Something is….not right. Looking at you, lines #9 and #13
So this makes sense. If you were trying to publish a site without a site definition, it’s going to end up going to website by default. That’s like a Sitecore 6 thing. How did we get here? You could ask my dog, Rom, and he’d have about as much insight as I did. He also barks at the dog on the side of the bag of dog food, so I’m not going to cite him as a reliable source. I decided to ping someone more reliable in the SC Community. Their response contained some of the most unsettling dev words possible “Interesting” and “I’ve never seen this.” Oye. Ok, so off to Sitecore Support Land!
One of the things Sitecore had me check was to see if my sites were actually in Edge. How do you do that? Here’s a query for you:
query {
site {
siteInfoCollection {
name
rootPath
}
}
}
Which yielded the following:
{
"data": {
"site": {
"siteInfoCollection": [
{
"name": "website",
"rootPath": "/sitecore/content"
},
{
"name": "SITENAME",
"rootPath": "/sitecore/content/<Tenant>/<Site>"
}
]
}
}
}
Good news here is that this looks normal. Why does the order show up like that…No idea. But, this is how it was in our other environment, and that environment was working fine.
Anyway, support needed some time to take a look at this. They did find the issue, luckily, but I’ve been told the diagnosis was complicated and required some custom logging put in to track this down. I’m not saying support put a “Write-Line ‘HERE!'” every five lines, but it could happen. Normal people do that. All the time, right? Glad we’re on the same page.
So what was the culprit? Well, it’s not what you’d expect. Apparently our Site Definition in our SXA site was updated and someone unchecked “Enable preview”

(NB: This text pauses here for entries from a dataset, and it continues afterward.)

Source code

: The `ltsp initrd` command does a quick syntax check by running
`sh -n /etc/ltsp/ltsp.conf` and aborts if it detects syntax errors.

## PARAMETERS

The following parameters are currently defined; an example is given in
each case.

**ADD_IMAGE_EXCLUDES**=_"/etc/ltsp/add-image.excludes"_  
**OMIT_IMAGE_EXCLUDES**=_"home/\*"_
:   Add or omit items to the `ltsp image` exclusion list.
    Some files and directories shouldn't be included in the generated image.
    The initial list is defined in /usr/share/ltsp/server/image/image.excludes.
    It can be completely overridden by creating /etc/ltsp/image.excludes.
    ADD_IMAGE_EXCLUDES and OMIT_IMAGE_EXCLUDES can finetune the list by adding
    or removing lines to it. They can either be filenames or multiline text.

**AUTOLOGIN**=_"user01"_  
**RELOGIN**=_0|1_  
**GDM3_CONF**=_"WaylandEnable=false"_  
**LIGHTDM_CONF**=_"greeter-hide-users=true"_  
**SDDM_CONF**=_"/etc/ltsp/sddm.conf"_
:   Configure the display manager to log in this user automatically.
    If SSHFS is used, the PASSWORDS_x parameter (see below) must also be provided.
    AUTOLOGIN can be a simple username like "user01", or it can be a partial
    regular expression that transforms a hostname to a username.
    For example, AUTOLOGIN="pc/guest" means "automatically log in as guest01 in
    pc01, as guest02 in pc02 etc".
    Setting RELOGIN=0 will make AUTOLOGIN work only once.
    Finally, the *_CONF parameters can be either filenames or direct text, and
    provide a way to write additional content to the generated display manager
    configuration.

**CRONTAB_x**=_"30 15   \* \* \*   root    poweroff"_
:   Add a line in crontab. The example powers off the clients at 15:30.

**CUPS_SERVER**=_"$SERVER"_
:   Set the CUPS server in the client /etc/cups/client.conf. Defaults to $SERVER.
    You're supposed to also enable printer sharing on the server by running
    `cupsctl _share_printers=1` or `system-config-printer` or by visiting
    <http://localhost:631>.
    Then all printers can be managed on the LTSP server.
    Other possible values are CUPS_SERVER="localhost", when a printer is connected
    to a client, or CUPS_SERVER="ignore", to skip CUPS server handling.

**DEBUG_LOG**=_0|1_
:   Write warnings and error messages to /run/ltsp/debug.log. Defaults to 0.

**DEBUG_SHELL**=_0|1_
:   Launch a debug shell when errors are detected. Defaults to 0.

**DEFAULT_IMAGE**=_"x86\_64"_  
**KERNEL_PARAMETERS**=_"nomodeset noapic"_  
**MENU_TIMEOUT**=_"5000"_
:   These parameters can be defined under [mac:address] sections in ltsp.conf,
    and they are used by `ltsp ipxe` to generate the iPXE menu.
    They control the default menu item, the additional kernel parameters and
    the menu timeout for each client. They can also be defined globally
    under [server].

How would that end up breaking the entire site resolution? That’s another great question for Rom, honestly. I don’t have a clue. The folks on support have created a bug for this (#591346), which is nice to know it’s not the intended behavior. Once we checked the box again (and really, you should be checking all the boxes…one of the other ones disabled Experience Editor for your rendering host), did a full purge of the content from Edge, did a full republish, things were back on track. This was a “fun” one for sure. One question you’d probably ask is…does this change the data returned from the query? If you’re talking about the one that lists the sites…no. That looks the same. The one for the rendering of the home item? That works now!